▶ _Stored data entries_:
········
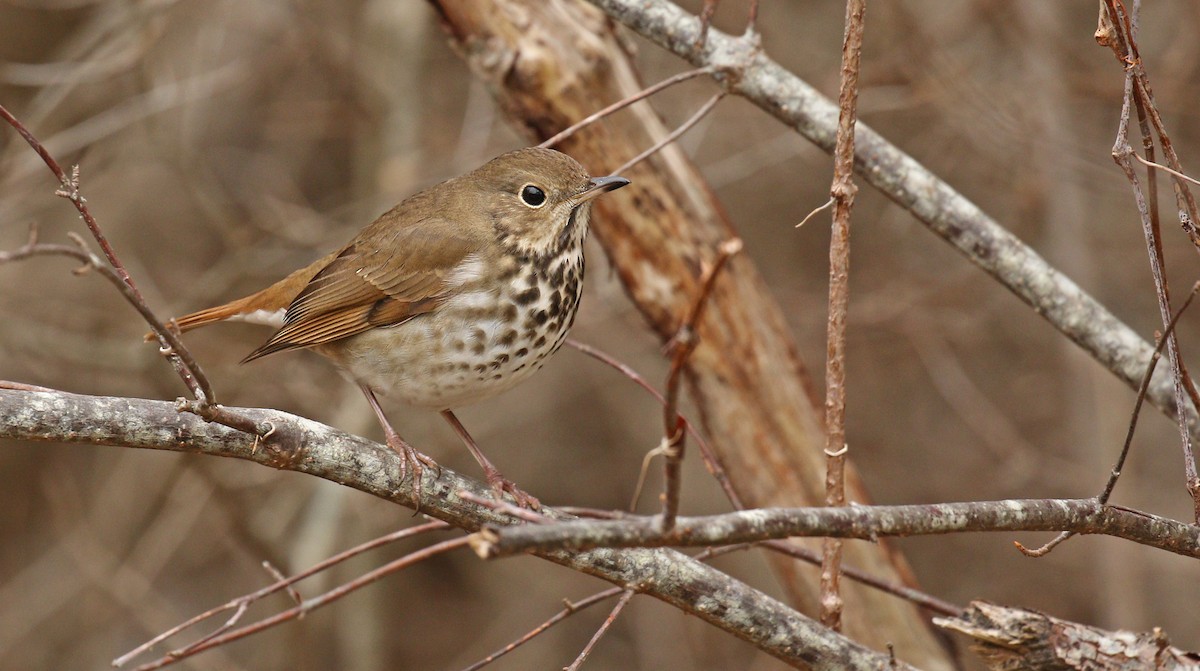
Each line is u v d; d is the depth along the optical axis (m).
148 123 12.98
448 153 14.52
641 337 14.43
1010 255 7.99
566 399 15.41
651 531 4.69
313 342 8.02
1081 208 13.15
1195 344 13.66
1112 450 12.76
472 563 15.98
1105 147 13.48
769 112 7.93
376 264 7.95
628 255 9.21
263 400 13.45
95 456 15.96
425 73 14.84
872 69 12.84
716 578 6.40
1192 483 5.92
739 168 13.78
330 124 14.73
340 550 13.68
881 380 15.08
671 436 4.48
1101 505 5.73
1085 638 6.07
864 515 5.33
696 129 13.82
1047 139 12.66
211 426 6.12
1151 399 7.85
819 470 9.54
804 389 9.55
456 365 7.86
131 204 15.22
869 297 14.38
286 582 6.30
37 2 14.16
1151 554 13.46
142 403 6.05
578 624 15.45
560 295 7.94
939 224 8.07
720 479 7.38
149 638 14.86
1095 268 13.27
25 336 12.77
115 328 13.91
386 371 8.01
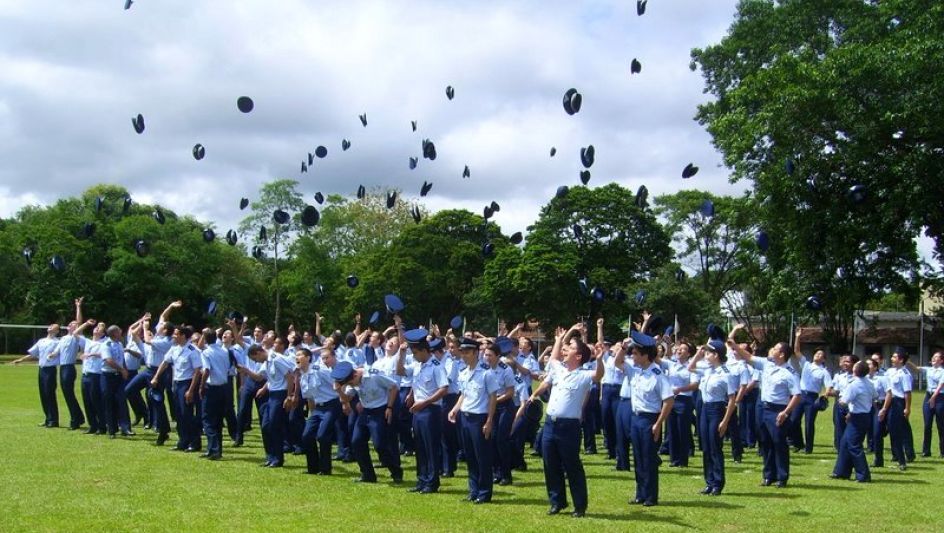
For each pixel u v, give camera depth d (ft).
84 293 183.83
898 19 98.84
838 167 96.58
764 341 180.34
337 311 203.21
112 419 53.16
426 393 36.73
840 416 53.21
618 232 177.58
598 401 54.85
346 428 46.44
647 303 167.02
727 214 118.01
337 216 216.95
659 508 33.65
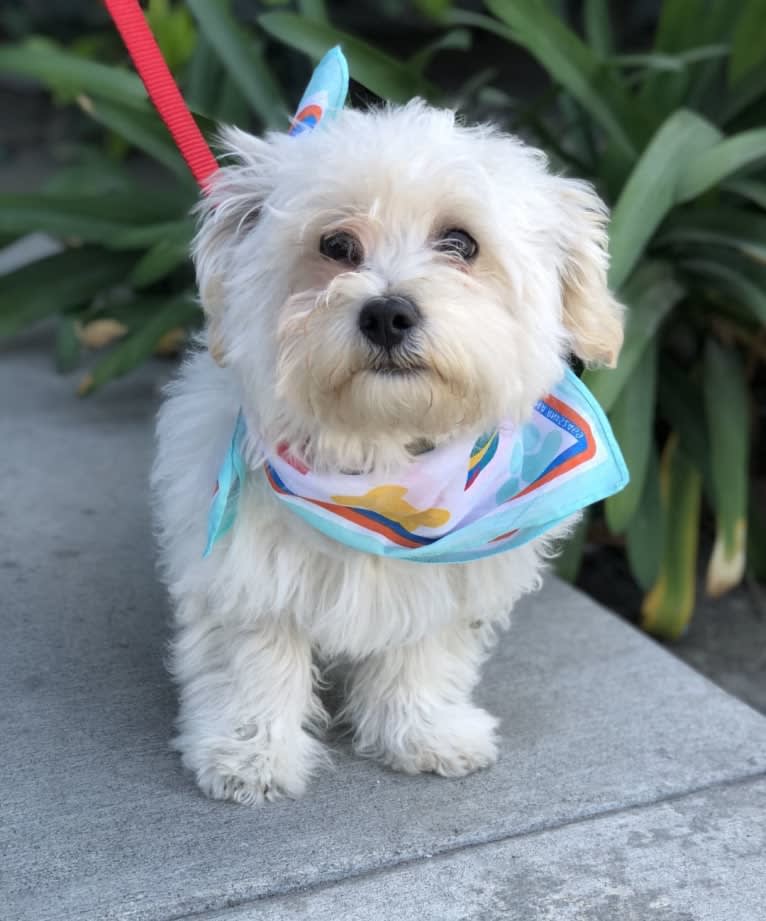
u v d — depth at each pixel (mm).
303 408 779
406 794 845
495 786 854
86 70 1261
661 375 1228
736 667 1136
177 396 868
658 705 936
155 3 1458
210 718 856
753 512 1240
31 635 975
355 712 892
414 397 764
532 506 812
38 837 797
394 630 831
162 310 1324
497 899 773
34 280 1367
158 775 847
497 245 784
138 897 762
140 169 2521
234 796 828
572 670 973
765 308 1095
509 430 824
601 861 801
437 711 874
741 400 1168
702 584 1249
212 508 786
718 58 1256
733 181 1160
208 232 820
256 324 788
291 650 854
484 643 915
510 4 1131
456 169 775
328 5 3033
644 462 1072
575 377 839
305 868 783
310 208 780
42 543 1104
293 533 810
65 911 752
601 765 875
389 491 795
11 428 1326
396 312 746
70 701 907
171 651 925
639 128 1178
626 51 2615
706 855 808
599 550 1288
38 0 2730
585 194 840
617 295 1121
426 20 2820
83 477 1224
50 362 1561
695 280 1189
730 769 875
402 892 775
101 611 1008
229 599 824
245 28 1496
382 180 771
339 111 825
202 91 1410
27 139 2889
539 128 1312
········
Every line of the data above is to be repeated exactly; the images are to be left out.

▶ _Solution for this exercise_:
Each line is u v d; d is the depth along the optical axis (m).
148 123 12.98
448 153 14.52
641 337 14.43
1010 255 7.99
566 399 15.41
651 531 4.69
313 342 8.02
1081 208 13.15
1195 344 13.66
1112 450 12.76
472 563 15.98
1105 147 13.48
769 112 7.93
376 264 7.95
628 255 9.21
263 400 13.45
95 456 15.96
425 73 14.84
872 69 12.84
716 578 6.40
1192 483 5.92
739 168 13.78
330 124 14.73
340 550 13.68
881 380 15.08
671 436 4.48
1101 505 5.73
1085 638 6.07
864 515 5.33
696 129 13.82
1047 139 12.66
211 426 6.12
1151 399 7.85
819 470 9.54
804 389 9.55
456 365 7.86
131 204 15.22
869 297 14.38
286 582 6.30
37 2 14.16
1151 554 13.46
142 403 6.05
578 624 15.45
560 295 7.94
939 224 8.07
720 479 7.38
149 638 14.86
1095 268 13.27
25 336 12.77
115 328 13.91
386 371 8.01
For each pixel u v, give camera depth d (ft).
84 293 183.83
898 19 98.84
838 167 96.58
764 341 180.34
337 311 203.21
112 419 53.16
426 393 36.73
840 416 53.21
618 232 177.58
598 401 54.85
346 428 46.44
647 303 167.02
727 214 118.01
337 216 216.95
659 508 33.65
u v d — depth at each pixel (mm).
303 408 779
406 794 845
495 786 854
86 70 1261
661 375 1228
736 667 1136
177 396 868
658 705 936
155 3 1458
210 718 856
753 512 1240
31 635 975
355 712 892
414 397 764
532 506 812
38 837 797
394 630 831
162 310 1324
497 899 773
34 280 1367
158 775 847
497 245 784
138 897 762
140 169 2521
234 796 828
572 670 973
765 308 1095
509 430 824
601 861 801
437 711 874
741 400 1168
702 584 1249
212 508 786
718 58 1256
733 181 1160
208 232 820
256 324 788
291 650 854
484 643 915
510 4 1131
456 169 775
328 5 3033
644 462 1072
575 377 839
305 868 783
310 208 780
42 543 1104
293 533 810
65 911 752
601 765 875
389 491 795
11 428 1326
396 312 746
70 701 907
171 651 925
639 128 1178
626 51 2615
706 855 808
599 550 1288
38 0 2730
585 194 840
617 295 1121
426 20 2820
83 477 1224
50 362 1561
695 280 1189
730 769 875
402 892 775
101 611 1008
229 599 824
245 28 1496
382 180 771
339 111 825
202 91 1410
27 139 2889
539 128 1312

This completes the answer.